Your answer should consist only of the lines below from the one with "Previous article" through the one with "Aluminum Gas Spring", copied exactly.

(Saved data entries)
===============

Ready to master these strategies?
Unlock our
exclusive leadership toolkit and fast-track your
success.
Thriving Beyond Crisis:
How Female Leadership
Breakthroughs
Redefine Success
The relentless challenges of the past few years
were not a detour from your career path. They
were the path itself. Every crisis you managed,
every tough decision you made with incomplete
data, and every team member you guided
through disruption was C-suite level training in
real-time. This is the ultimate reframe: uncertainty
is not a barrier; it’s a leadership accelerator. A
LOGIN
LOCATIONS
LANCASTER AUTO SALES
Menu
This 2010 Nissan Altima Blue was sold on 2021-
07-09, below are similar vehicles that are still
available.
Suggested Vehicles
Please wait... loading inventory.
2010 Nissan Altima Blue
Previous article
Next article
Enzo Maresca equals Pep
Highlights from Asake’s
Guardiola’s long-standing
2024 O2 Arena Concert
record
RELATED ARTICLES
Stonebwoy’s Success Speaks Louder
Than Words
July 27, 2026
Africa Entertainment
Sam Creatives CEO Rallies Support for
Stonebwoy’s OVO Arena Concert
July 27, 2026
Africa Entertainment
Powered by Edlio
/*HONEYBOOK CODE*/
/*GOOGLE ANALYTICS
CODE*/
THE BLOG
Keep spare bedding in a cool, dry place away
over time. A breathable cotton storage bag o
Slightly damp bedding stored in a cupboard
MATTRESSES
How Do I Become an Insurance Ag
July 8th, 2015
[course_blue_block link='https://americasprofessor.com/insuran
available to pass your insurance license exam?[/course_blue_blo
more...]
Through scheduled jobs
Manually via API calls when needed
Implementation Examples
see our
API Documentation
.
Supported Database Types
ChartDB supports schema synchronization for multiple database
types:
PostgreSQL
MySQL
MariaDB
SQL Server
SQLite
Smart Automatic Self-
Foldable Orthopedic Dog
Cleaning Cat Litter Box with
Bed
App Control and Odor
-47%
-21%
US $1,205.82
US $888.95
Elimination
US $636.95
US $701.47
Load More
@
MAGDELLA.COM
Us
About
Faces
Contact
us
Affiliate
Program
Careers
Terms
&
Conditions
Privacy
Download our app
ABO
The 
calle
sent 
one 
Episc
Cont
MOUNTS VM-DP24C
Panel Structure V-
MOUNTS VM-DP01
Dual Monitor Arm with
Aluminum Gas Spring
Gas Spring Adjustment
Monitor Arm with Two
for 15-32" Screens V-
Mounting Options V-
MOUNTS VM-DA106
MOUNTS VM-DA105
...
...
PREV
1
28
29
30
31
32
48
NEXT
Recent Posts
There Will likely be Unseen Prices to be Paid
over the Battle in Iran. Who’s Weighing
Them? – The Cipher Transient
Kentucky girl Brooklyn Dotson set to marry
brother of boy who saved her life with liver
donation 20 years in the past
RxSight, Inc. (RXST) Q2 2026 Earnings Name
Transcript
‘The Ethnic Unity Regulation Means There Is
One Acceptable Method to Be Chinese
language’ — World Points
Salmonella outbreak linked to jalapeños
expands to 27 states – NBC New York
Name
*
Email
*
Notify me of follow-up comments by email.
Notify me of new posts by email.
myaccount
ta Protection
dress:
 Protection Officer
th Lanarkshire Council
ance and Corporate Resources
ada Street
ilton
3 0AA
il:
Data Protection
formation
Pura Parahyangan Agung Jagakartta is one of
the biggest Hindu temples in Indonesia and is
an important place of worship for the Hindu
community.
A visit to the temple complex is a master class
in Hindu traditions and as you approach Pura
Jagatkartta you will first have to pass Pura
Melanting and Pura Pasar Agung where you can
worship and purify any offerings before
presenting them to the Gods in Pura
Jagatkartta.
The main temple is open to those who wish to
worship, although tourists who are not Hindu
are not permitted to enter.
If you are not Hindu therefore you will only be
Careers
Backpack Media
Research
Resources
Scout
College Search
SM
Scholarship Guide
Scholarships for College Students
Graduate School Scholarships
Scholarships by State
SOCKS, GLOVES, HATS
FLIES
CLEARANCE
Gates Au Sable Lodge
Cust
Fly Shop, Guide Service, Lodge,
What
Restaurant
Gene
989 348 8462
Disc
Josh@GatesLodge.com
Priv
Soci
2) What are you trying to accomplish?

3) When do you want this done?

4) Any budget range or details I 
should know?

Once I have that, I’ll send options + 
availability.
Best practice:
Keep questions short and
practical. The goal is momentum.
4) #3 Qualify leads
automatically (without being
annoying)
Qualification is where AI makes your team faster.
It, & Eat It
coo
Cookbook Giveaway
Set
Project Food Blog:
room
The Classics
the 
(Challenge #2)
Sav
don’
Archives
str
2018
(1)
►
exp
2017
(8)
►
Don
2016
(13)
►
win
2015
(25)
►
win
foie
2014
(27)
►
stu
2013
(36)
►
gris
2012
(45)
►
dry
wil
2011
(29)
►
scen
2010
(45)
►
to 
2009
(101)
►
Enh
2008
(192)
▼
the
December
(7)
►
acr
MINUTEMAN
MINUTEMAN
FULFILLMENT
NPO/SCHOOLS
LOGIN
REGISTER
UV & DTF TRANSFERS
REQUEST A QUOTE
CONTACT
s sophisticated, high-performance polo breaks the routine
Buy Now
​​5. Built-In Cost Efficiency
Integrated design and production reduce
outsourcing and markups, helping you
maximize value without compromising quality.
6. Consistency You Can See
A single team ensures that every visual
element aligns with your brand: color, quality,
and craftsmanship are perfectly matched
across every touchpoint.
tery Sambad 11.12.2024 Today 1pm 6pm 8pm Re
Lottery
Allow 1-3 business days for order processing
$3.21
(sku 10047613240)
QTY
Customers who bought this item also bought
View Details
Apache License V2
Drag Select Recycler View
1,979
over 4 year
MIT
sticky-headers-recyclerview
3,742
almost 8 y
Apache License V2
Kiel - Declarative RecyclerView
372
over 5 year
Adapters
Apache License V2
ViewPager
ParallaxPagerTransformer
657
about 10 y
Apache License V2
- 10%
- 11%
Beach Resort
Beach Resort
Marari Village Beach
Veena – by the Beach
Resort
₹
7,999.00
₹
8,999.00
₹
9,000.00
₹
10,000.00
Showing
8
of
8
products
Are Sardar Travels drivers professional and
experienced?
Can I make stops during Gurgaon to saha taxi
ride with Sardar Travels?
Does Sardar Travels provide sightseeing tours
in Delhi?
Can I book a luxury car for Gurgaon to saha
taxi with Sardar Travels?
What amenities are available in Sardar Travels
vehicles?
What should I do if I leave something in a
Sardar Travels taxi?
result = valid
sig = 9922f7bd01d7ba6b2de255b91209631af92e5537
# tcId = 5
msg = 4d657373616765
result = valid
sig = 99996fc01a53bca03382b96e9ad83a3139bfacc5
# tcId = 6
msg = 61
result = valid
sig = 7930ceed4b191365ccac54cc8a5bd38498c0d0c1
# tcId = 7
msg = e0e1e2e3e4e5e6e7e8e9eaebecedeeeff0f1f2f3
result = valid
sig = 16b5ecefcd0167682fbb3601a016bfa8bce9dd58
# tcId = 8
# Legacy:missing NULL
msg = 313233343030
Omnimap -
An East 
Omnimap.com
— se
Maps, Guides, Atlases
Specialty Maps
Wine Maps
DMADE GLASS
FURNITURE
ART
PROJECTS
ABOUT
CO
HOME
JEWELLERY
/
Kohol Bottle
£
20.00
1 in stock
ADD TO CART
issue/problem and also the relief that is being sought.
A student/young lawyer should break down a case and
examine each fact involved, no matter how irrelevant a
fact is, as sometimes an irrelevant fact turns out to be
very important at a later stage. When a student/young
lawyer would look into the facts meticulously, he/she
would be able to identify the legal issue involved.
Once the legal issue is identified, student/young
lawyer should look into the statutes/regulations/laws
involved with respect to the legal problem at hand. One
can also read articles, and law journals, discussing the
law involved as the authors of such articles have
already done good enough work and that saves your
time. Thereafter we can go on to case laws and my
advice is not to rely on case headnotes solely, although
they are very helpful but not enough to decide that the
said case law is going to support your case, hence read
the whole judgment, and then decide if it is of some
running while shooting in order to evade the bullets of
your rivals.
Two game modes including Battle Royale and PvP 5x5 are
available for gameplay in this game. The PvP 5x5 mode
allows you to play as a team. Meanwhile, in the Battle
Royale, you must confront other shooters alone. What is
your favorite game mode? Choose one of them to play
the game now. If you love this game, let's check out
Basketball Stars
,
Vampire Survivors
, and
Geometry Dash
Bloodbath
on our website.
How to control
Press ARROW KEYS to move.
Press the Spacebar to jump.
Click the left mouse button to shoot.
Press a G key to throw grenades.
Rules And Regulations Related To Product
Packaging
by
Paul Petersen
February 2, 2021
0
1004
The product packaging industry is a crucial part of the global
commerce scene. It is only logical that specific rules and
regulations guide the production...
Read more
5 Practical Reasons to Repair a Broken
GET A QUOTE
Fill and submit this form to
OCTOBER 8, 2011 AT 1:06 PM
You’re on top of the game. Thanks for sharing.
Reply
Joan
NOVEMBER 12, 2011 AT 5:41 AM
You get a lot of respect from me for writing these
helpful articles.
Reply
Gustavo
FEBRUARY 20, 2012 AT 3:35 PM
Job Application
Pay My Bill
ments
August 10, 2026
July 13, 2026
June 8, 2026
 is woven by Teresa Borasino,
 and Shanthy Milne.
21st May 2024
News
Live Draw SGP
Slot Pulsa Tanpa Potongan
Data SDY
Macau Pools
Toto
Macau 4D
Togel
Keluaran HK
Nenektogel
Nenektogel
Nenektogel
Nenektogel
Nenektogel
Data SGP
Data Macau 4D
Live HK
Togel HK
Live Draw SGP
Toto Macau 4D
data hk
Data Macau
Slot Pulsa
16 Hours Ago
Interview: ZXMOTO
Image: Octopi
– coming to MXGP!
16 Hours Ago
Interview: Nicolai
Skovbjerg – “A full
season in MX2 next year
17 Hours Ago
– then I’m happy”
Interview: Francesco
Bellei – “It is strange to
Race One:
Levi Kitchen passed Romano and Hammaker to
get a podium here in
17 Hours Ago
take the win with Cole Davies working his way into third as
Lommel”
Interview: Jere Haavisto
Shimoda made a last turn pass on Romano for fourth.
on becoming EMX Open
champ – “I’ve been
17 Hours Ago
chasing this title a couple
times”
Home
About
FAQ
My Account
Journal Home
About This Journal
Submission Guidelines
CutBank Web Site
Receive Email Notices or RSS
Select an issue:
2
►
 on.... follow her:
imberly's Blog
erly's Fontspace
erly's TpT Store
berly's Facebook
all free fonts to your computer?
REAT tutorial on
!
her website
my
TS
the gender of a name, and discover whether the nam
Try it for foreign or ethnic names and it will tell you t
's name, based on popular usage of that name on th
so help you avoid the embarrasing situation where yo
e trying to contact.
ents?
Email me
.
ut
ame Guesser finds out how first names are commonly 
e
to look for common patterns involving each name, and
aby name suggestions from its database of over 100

===============

[Reply]
Previous article
Next article
Enzo Maresca equals Pep
Highlights from Asake’s
Guardiola’s long-standing
2024 O2 Arena Concert
record
RELATED ARTICLES
Stonebwoy’s Success Speaks Louder
Than Words
July 27, 2026
Africa Entertainment
Sam Creatives CEO Rallies Support for
Stonebwoy’s OVO Arena Concert
July 27, 2026
Africa Entertainment
Powered by Edlio
/*HONEYBOOK CODE*/
/*GOOGLE ANALYTICS
CODE*/
THE BLOG
Keep spare bedding in a cool, dry place away
over time. A breathable cotton storage bag o
Slightly damp bedding stored in a cupboard
MATTRESSES
How Do I Become an Insurance Ag
July 8th, 2015
[course_blue_block link='https://americasprofessor.com/insuran
available to pass your insurance license exam?[/course_blue_blo
more...]
Through scheduled jobs
Manually via API calls when needed
Implementation Examples
see our
API Documentation
.
Supported Database Types
ChartDB supports schema synchronization for multiple database
types:
PostgreSQL
MySQL
MariaDB
SQL Server
SQLite
Smart Automatic Self-
Foldable Orthopedic Dog
Cleaning Cat Litter Box with
Bed
App Control and Odor
-47%
-21%
US $1,205.82
US $888.95
Elimination
US $636.95
US $701.47
Load More
@
MAGDELLA.COM
Us
About
Faces
Contact
us
Affiliate
Program
Careers
Terms
&
Conditions
Privacy
Download our app
ABO
The 
calle
sent 
one 
Episc
Cont
MOUNTS VM-DP24C
Panel Structure V-
MOUNTS VM-DP01
Dual Monitor Arm with
Aluminum Gas Spring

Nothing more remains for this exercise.